Input material:
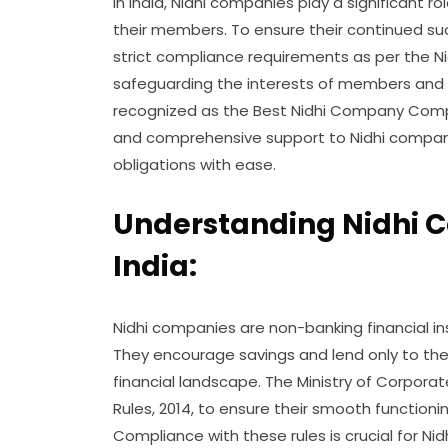
In India, Nidhi companies play a significant r
their members. To ensure their continued su
strict compliance requirements as per the Nid
safeguarding the interests of members and mai
recognized as the Best Nidhi Company Compl
and comprehensive support to Nidhi companie
obligations with ease.
Understanding Nidhi 
India:
Nidhi companies are non-banking financial in
They encourage savings and lend only to the
financial landscape. The Ministry of Corporat
Rules, 2014, to ensure their smooth function
Compliance with these rules is crucial for Nid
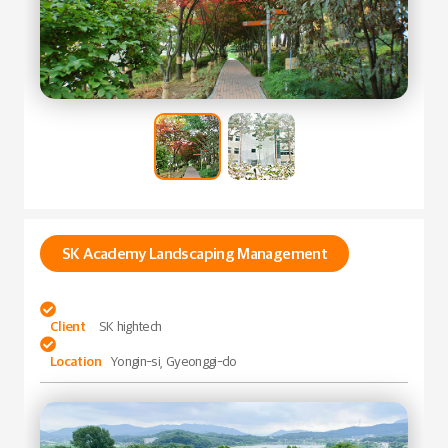
SK Academy Landscaping Management

Client
SK hightech

Location
Yongin-si, Gyeonggi-do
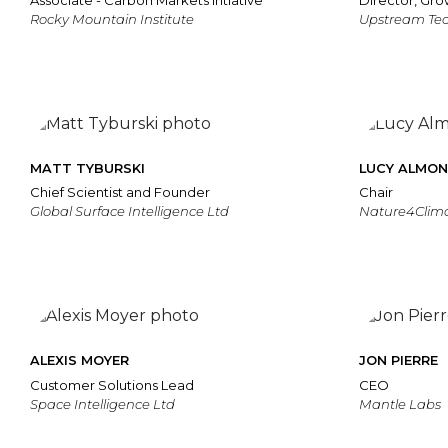
Associate - Carbon Markets Intiative
Director, Gro
Rocky Mountain Institute
Upstream Te
MATT TYBURSKI
LUCY ALMO
Chief Scientist and Founder
Chair
Global Surface Intelligence Ltd
Nature4Clim
ALEXIS MOYER
JON PIERRE
Customer Solutions Lead
CEO
Space Intelligence Ltd
Mantle Labs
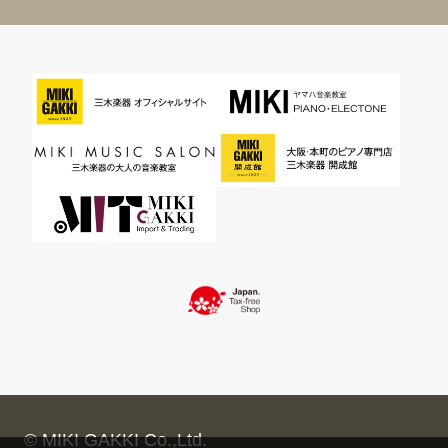
© MIKI GAKKI Co.,Ltd.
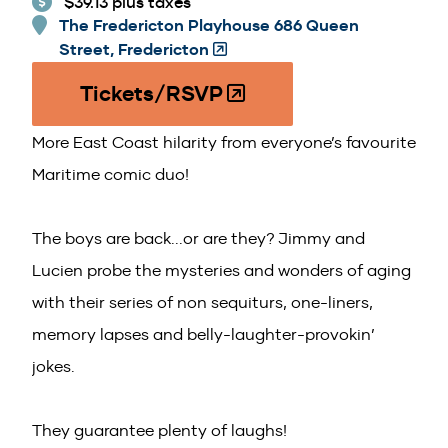
$39.13 plus taxes
The Fredericton Playhouse 686 Queen
Street, Fredericton
(Opens
in
Tickets/RSVP
(O
a
p
new
More East Coast hilarity from everyone’s favourite
e
window)
n
Maritime comic duo!
s
i
The boys are back...or are they? Jimmy and
n
Lucien probe the mysteries and wonders of aging
a
n
with their series of non sequiturs, one-liners,
e
memory lapses and belly-laughter-provokin’
w
jokes.
w
i
n
They guarantee plenty of laughs!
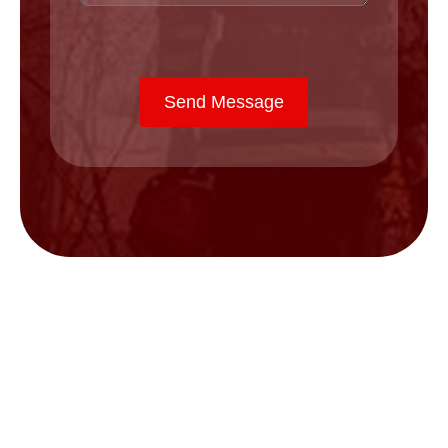
Send Message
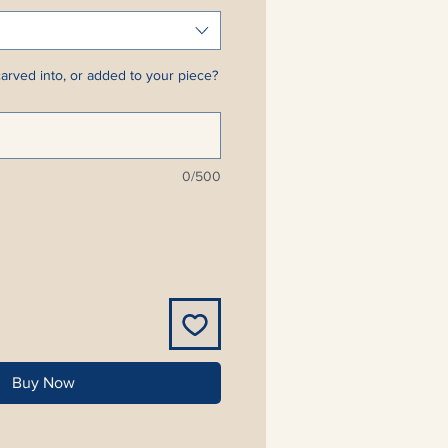
arved into, or added to your piece?
0/500
Buy Now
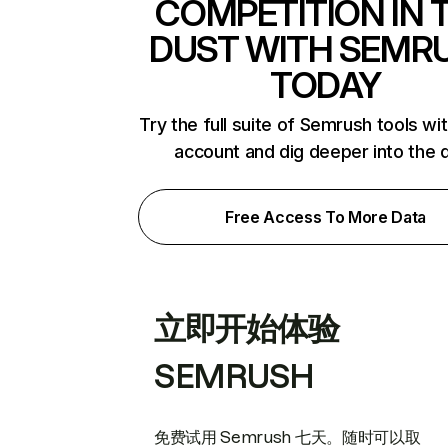
COMPETITION IN 
DUST WITH SEMR
TODAY
Try the full suite of Semrush tools wi
account and dig deeper into the 
Free Access To More Data
立即开始体验
SEMRUSH
免费试用 Semrush 七天。随时可以取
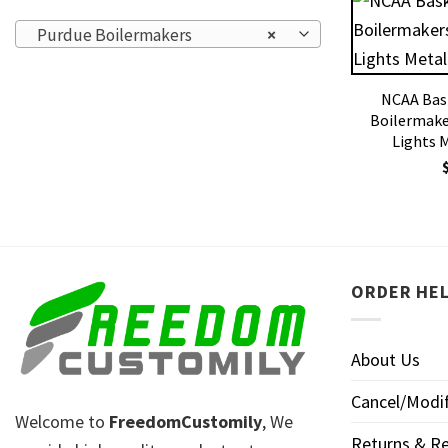
Purdue Boilermakers
×
NCAA Bas
Boilermake
Lights 
ORDER HE
About Us
Cancel/Modif
Welcome to
FreedomCustomily
, We
Returns & Re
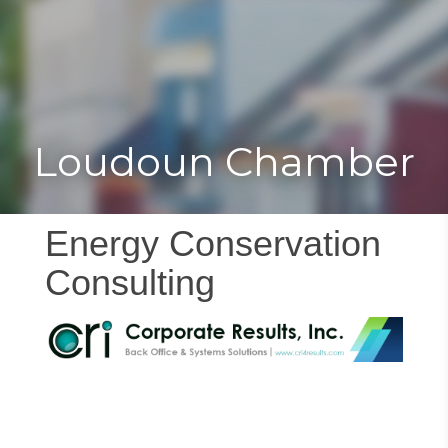
Toggle
Togg
navigat
navi
Loudoun Chamber
Energy Conservation
Consulting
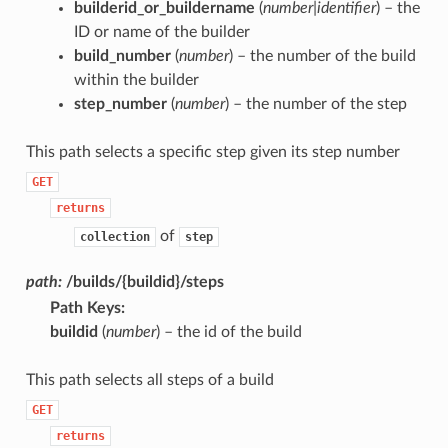
builderid_or_buildername
(
number|identifier
) – the
ID or name of the builder
build_number
(
number
) – the number of the build
within the builder
step_number
(
number
) – the number of the step
This path selects a specific step given its step number
GET
returns
of
collection
step
path:
/builds/{buildid}/steps
Path Keys
:
buildid
(
number
) – the id of the build
This path selects all steps of a build
GET
returns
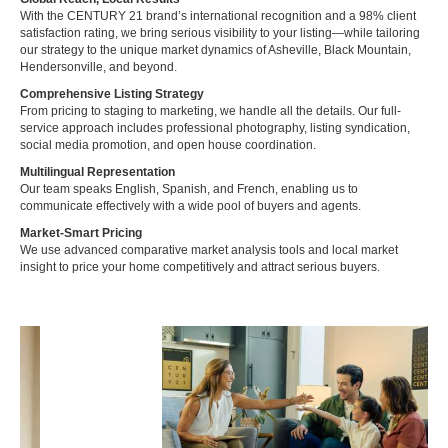
With the CENTURY 21 brand’s international recognition and a 98% client
satisfaction rating, we bring serious visibility to your listing—while tailoring
our strategy to the unique market dynamics of Asheville, Black Mountain,
Hendersonville, and beyond.
Comprehensive Listing Strategy
From pricing to staging to marketing, we handle all the details. Our full-
service approach includes professional photography, listing syndication,
social media promotion, and open house coordination.
Multilingual Representation
Our team speaks English, Spanish, and French, enabling us to
communicate effectively with a wide pool of buyers and agents.
Market-Smart Pricing
We use advanced comparative market analysis tools and local market
insight to price your home competitively and attract serious buyers.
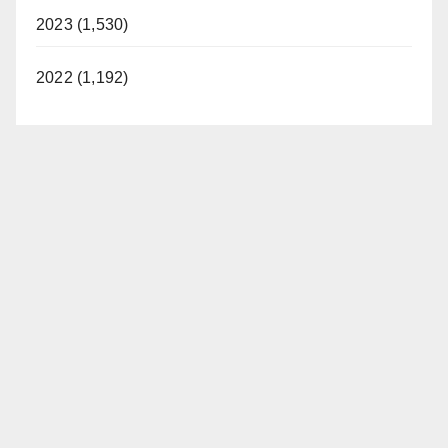
2023 (1,530)
2022 (1,192)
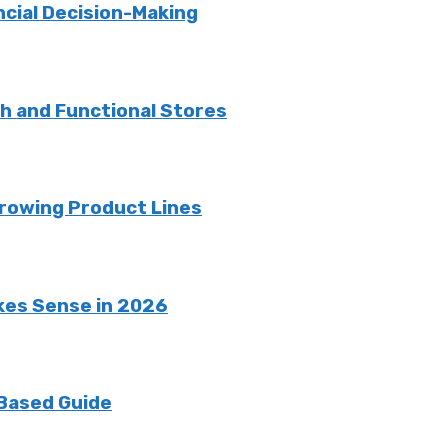
ncial Decision-Making
sh and Functional Stores
rowing Product Lines
kes Sense in 2026
 Based Guide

What is required:
Write out the material above exactly. Skip the pictures.

Reply to the task:
In India, Nidhi companies play a significant r
their members. To ensure their continued su
strict compliance requirements as per the Nid
safeguarding the interests of members and mai
recognized as the Best Nidhi Company Compl
and comprehensive support to Nidhi companie
obligations with ease.
Understanding Nidhi 
India:
Nidhi companies are non-banking financial in
They encourage savings and lend only to the
financial landscape. The Ministry of Corporat
Rules, 2014, to ensure their smooth function
Compliance with these rules is crucial for Nid
SK Academy Landscaping Management

Client
SK hightech

Location
Yongin-si, Gyeonggi-do
Associate - Carbon Markets Intiative
Director, Gro
Rocky Mountain Institute
Upstream Te
MATT TYBURSKI
LUCY ALMO
Chief Scientist and Founder
Chair
Global Surface Intelligence Ltd
Nature4Clim
ALEXIS MOYER
JON PIERRE
Customer Solutions Lead
CEO
Space Intelligence Ltd
Mantle Labs
© MIKI GAKKI Co.,Ltd.
$39.13 plus taxes
The Fredericton Playhouse 686 Queen
Street, Fredericton
(Opens
in
Tickets/RSVP
(O
a
p
new
More East Coast hilarity from everyone’s favourite
e
window)
n
Maritime comic duo!
s
i
The boys are back...or are they? Jimmy and
n
Lucien probe the mysteries and wonders of aging
a
n
with their series of non sequiturs, one-liners,
e
memory lapses and belly-laughter-provokin’
w
jokes.
w
i
n
They guarantee plenty of laughs!
Send Message
arved into, or added to your piece?
0/500
Buy Now
COMPETITION IN 
DUST WITH SEMR
TODAY
Try the full suite of Semrush tools wi
account and dig deeper into the 
Free Access To More Data
立即开始体验
SEMRUSH
免费试用 Semrush 七天。随时可以取
Purdue Boilermakers
×
NCAA Bas
Boilermake
Lights 
ORDER HE
About Us
Cancel/Modif
Welcome to
FreedomCustomily
, We
Returns & Re
Toggle
Togg
navigat
navi
Loudoun Chamber
Energy Conservation
Consulting
builderid_or_buildername
(
number|identifier
) – the
ID or name of the builder
build_number
(
number
) – the number of the build
within the builder
step_number
(
number
) – the number of the step
This path selects a specific step given its step number
GET
returns
of
collection
step
path:
/builds/{buildid}/steps
Path Keys
:
buildid
(
number
) – the id of the build
This path selects all steps of a build
GET
returns
With the CENTURY 21 brand’s international recognition and a 98% client
satisfaction rating, we bring serious visibility to your listing—while tailoring
our strategy to the unique market dynamics of Asheville, Black Mountain,
Hendersonville, and beyond.
Comprehensive Listing Strategy
From pricing to staging to marketing, we handle all the details. Our full-
service approach includes professional photography, listing syndication,
social media promotion, and open house coordination.
Multilingual Representation
Our team speaks English, Spanish, and French, enabling us to
communicate effectively with a wide pool of buyers and agents.
Market-Smart Pricing
We use advanced comparative market analysis tools and local market
insight to price your home competitively and attract serious buyers.
2023 (1,530)
2022 (1,192)
ncial Decision-Making
sh and Functional Stores
rowing Product Lines
kes Sense in 2026
 Based Guide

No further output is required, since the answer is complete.